Our hunger for pleasure and joy indicate that we exist for a habitation in which that will be our appropriate reward. As a pupil, we are rightly pleased when we receive praise for a “job well done”; rightly, because this is the appropriate reward for that desire. We exist for a world beyond that which we can experience now, but that does not stop our pursuit of the feelings that will exist there. The problem is that our affectations are misplaced. The larger problem is that we are not instructed properly on what things will lead us to that true existence. The characteristics of Jesus Christ, listed above, are the very things that we should follow after, in order to gain that eternal reward in Heaven and to experience joy properly whilst here on Earth.

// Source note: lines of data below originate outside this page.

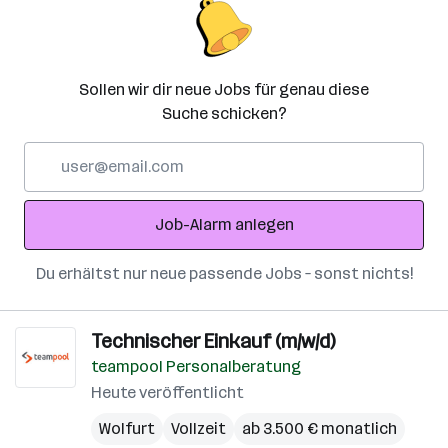
Sollen wir dir neue Jobs für genau diese
Suche schicken?
E-
Mail-
Adresse
Job-Alarm anlegen
Du erhältst nur neue passende Jobs – sonst nichts!
Technischer Einkauf (m/w/d)
teampool Personalberatung
Heute veröffentlicht
Wolfurt
Vollzeit
ab 3.500 € monatlich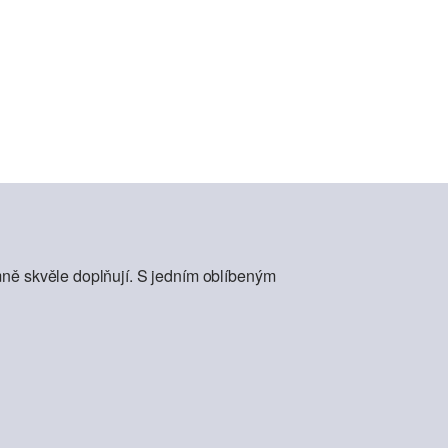
mně skvěle doplňují. S jedním oblíbeným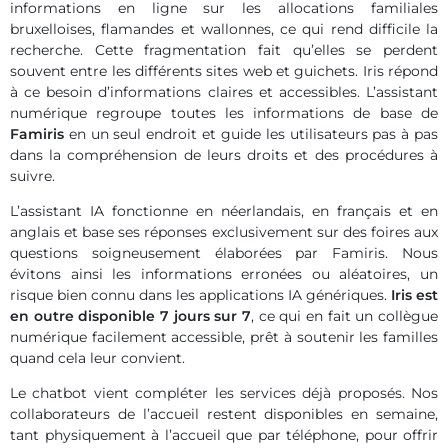
informations en ligne sur les allocations familiales
bruxelloises, flamandes et wallonnes, ce qui rend difficile la
recherche. Cette fragmentation fait qu’elles se perdent
souvent entre les différents sites web et guichets. Iris répond
à ce besoin d’informations claires et accessibles. L’assistant
numérique regroupe toutes les informations de base de
Famiris
en un seul endroit et guide les utilisateurs pas à pas
dans la compréhension de leurs droits et des procédures à
suivre.
L’assistant IA fonctionne en néerlandais, en français et en
anglais et base ses réponses exclusivement sur des foires aux
questions soigneusement élaborées par Famiris. Nous
évitons ainsi les informations erronées ou aléatoires, un
risque bien connu dans les applications IA génériques.
Iris est
en outre disponible 7 jours sur 7
, ce qui en fait un collègue
numérique facilement accessible, prêt à soutenir les familles
quand cela leur convient.
Le chatbot vient compléter les services déjà proposés. Nos
collaborateurs de l’accueil restent disponibles en semaine,
tant physiquement à l’accueil que par téléphone, pour offrir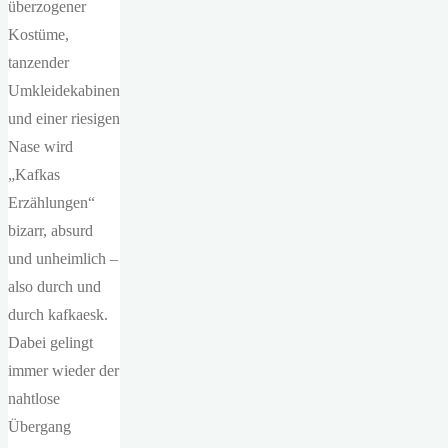
überzogener
Kostüme,
tanzender
Umkleidekabinen
und einer riesigen
Nase wird
„Kafkas
Erzählungen“
bizarr, absurd
und unheimlich –
also durch und
durch kafkaesk.
Dabei gelingt
immer wieder der
nahtlose
Übergang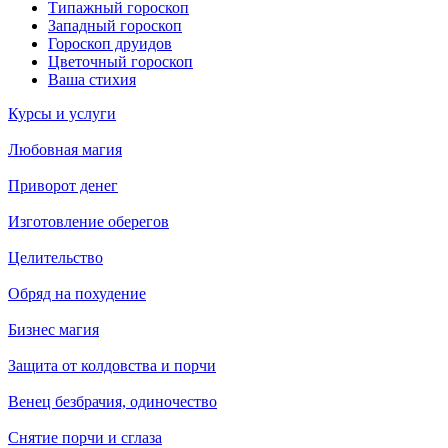
Типажный гороскоп
Западный гороскоп
Гороскоп друидов
Цветочный гороскоп
Ваша стихия
Курсы и услуги
Любовная магия
Приворот денег
Изготовление оберегов
Целительство
Обряд на похудение
Бизнес магия
Защита от колдовства и порчи
Венец безбрачия, одиночество
Снятие порчи и сглаза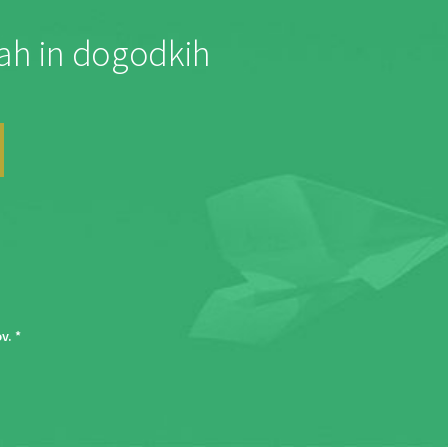
jah in dogodkih
ov
. *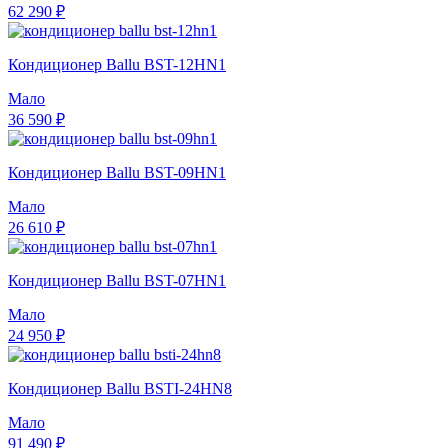
62 290 ₽
Кондиционер Ballu BST-12HN1
Мало
36 590 ₽
Кондиционер Ballu BST-09HN1
Мало
26 610 ₽
Кондиционер Ballu BST-07HN1
Мало
24 950 ₽
Кондиционер Ballu BSTI-24HN8
Мало
91 490 ₽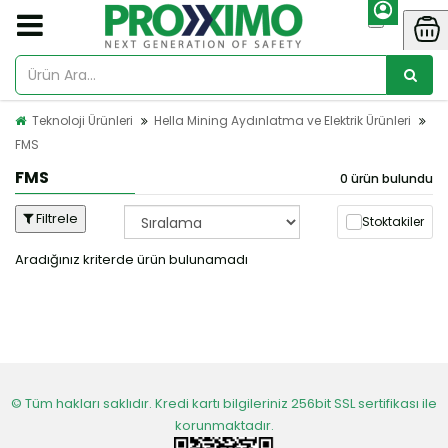
Teknoloji Ürünleri
Hella Mining Aydınlatma ve Elektrik Ürünleri
FMS
FMS
0 ürün bulundu
Filtrele
Stoktakiler
Aradığınız kriterde ürün bulunamadı
© Tüm hakları saklıdır. Kredi kartı bilgileriniz 256bit SSL sertifikası ile
korunmaktadır.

This means we will have to fight! Pacifists beware; you are currently engaged in battle. The very same town that Paul was warning Timothy about also inspired him to write, “For we do not wrestle against flesh and blood, but against principalities, against powers, against the rulers of the darkness of this age, against spiritual hosts of wickedness in the heavenly places” (Ephesians 6:12 NKJV). The battle rages on. It is all around us and always around us. The collateral damage is our children, our marriages and our churches. This enemy is fighting hard. The outcome has no such temporal consequences as the borders of nations, but the weight of eternity. My pastor always says that when you read the word “therefore” in the scriptures, you have to ask yourself what it’s ‘there for’!

The next line in Ephesians chapter 6 says, “Therefore take up the whole armor of God, that you may be able to withstand in the evil day...” Have the helmet of Salvation, that which Christ has done for you, literally on your mind always. Arm yourself with the sword of the Spirit, the Word of God, which rightly divides the truth from a lie, and is Jesus Christ Himself! (John 1:1, and v.14).

Commit yourself to having courageous enthusiasm for Church, prepare yourself for shameless suffering for the Gospel and spiritual loyalty towards those that are co-laborers with you for the work of the Gospel. These words from Paul lose some of their strength in the translation to English, but they were really written in very militaristic terms. These were charges! As a commanding officer charges his soldiers, we are to “endure hardship” and not become “entangled in the affairs of this life” (II Timothy 2:3, 4). We are to be certain of what we are fighting for.

Flee from evil! Follow after righteousness! Fight the good fight!